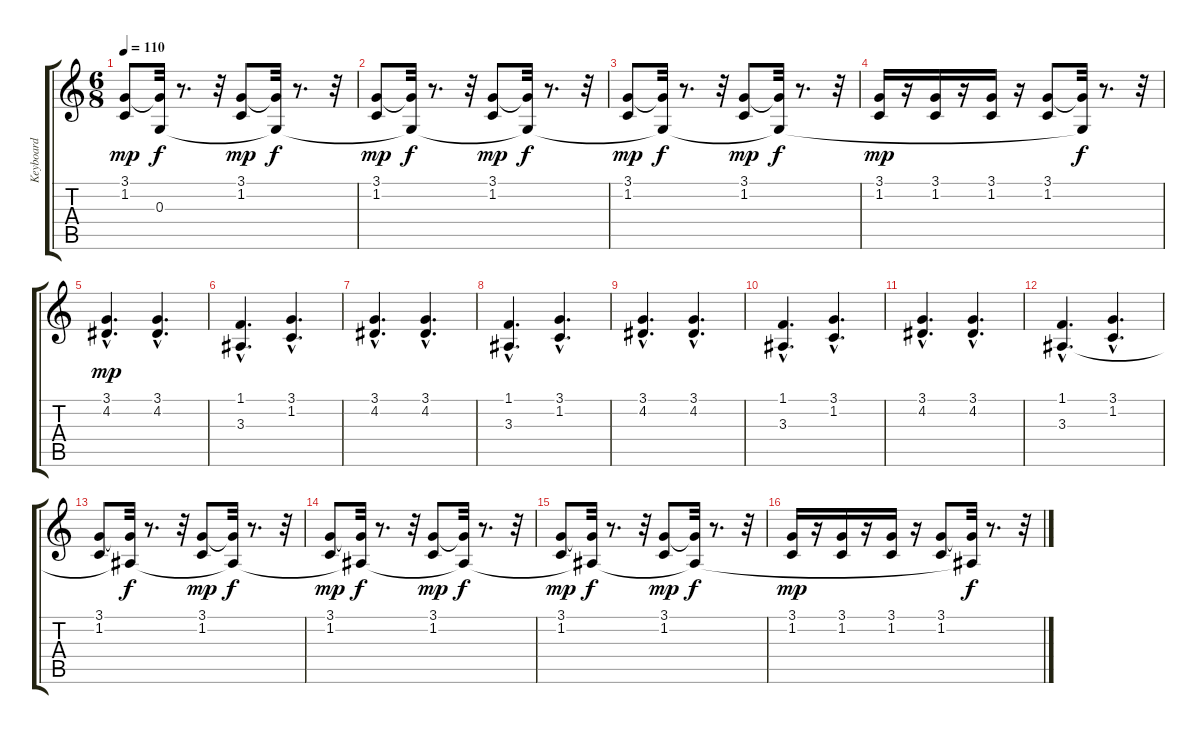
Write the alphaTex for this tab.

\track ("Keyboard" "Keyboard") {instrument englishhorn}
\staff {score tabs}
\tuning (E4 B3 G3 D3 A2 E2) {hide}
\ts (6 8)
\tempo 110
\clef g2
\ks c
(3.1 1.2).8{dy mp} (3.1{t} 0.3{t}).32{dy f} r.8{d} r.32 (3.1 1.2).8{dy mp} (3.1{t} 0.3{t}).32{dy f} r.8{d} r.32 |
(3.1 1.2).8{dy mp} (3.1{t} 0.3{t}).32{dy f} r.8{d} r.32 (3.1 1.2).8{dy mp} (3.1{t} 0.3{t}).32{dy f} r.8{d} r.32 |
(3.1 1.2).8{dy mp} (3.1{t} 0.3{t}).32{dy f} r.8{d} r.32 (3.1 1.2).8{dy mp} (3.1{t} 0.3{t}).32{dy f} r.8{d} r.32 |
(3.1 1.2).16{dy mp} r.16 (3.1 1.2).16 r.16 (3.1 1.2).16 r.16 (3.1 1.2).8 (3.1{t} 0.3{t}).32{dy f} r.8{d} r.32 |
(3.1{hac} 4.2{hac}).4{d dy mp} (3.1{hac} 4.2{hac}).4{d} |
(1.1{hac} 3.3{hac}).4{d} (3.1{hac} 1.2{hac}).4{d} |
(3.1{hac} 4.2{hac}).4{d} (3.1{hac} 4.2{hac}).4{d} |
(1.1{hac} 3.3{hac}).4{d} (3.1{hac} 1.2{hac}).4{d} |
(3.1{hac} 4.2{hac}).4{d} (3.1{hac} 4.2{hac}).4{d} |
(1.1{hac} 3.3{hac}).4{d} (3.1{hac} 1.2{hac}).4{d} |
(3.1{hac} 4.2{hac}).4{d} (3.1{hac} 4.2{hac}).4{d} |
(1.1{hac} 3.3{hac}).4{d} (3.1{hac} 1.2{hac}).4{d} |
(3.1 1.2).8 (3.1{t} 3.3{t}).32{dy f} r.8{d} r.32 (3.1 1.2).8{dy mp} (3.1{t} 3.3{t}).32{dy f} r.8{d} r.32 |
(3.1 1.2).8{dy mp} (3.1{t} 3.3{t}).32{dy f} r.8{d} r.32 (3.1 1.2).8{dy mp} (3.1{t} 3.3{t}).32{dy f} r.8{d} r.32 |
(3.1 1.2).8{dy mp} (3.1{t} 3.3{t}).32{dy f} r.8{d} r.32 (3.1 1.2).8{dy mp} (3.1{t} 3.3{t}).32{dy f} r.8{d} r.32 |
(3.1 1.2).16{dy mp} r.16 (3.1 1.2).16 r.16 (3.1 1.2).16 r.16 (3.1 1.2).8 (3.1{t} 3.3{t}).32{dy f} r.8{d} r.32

···

| Given problem |
Please copy every item above line for line, with no changes, and leave out the pictures.

| Written response |
Write the alphaTex for this tab.

\track ("Keyboard" "Keyboard") {instrument englishhorn}
\staff {score tabs}
\tuning (E4 B3 G3 D3 A2 E2) {hide}
\ts (6 8)
\tempo 110
\clef g2
\ks c
(3.1 1.2).8{dy mp} (3.1{t} 0.3{t}).32{dy f} r.8{d} r.32 (3.1 1.2).8{dy mp} (3.1{t} 0.3{t}).32{dy f} r.8{d} r.32 |
(3.1 1.2).8{dy mp} (3.1{t} 0.3{t}).32{dy f} r.8{d} r.32 (3.1 1.2).8{dy mp} (3.1{t} 0.3{t}).32{dy f} r.8{d} r.32 |
(3.1 1.2).8{dy mp} (3.1{t} 0.3{t}).32{dy f} r.8{d} r.32 (3.1 1.2).8{dy mp} (3.1{t} 0.3{t}).32{dy f} r.8{d} r.32 |
(3.1 1.2).16{dy mp} r.16 (3.1 1.2).16 r.16 (3.1 1.2).16 r.16 (3.1 1.2).8 (3.1{t} 0.3{t}).32{dy f} r.8{d} r.32 |
(3.1{hac} 4.2{hac}).4{d dy mp} (3.1{hac} 4.2{hac}).4{d} |
(1.1{hac} 3.3{hac}).4{d} (3.1{hac} 1.2{hac}).4{d} |
(3.1{hac} 4.2{hac}).4{d} (3.1{hac} 4.2{hac}).4{d} |
(1.1{hac} 3.3{hac}).4{d} (3.1{hac} 1.2{hac}).4{d} |
(3.1{hac} 4.2{hac}).4{d} (3.1{hac} 4.2{hac}).4{d} |
(1.1{hac} 3.3{hac}).4{d} (3.1{hac} 1.2{hac}).4{d} |
(3.1{hac} 4.2{hac}).4{d} (3.1{hac} 4.2{hac}).4{d} |
(1.1{hac} 3.3{hac}).4{d} (3.1{hac} 1.2{hac}).4{d} |
(3.1 1.2).8 (3.1{t} 3.3{t}).32{dy f} r.8{d} r.32 (3.1 1.2).8{dy mp} (3.1{t} 3.3{t}).32{dy f} r.8{d} r.32 |
(3.1 1.2).8{dy mp} (3.1{t} 3.3{t}).32{dy f} r.8{d} r.32 (3.1 1.2).8{dy mp} (3.1{t} 3.3{t}).32{dy f} r.8{d} r.32 |
(3.1 1.2).8{dy mp} (3.1{t} 3.3{t}).32{dy f} r.8{d} r.32 (3.1 1.2).8{dy mp} (3.1{t} 3.3{t}).32{dy f} r.8{d} r.32 |
(3.1 1.2).16{dy mp} r.16 (3.1 1.2).16 r.16 (3.1 1.2).16 r.16 (3.1 1.2).8 (3.1{t} 3.3{t}).32{dy f} r.8{d} r.32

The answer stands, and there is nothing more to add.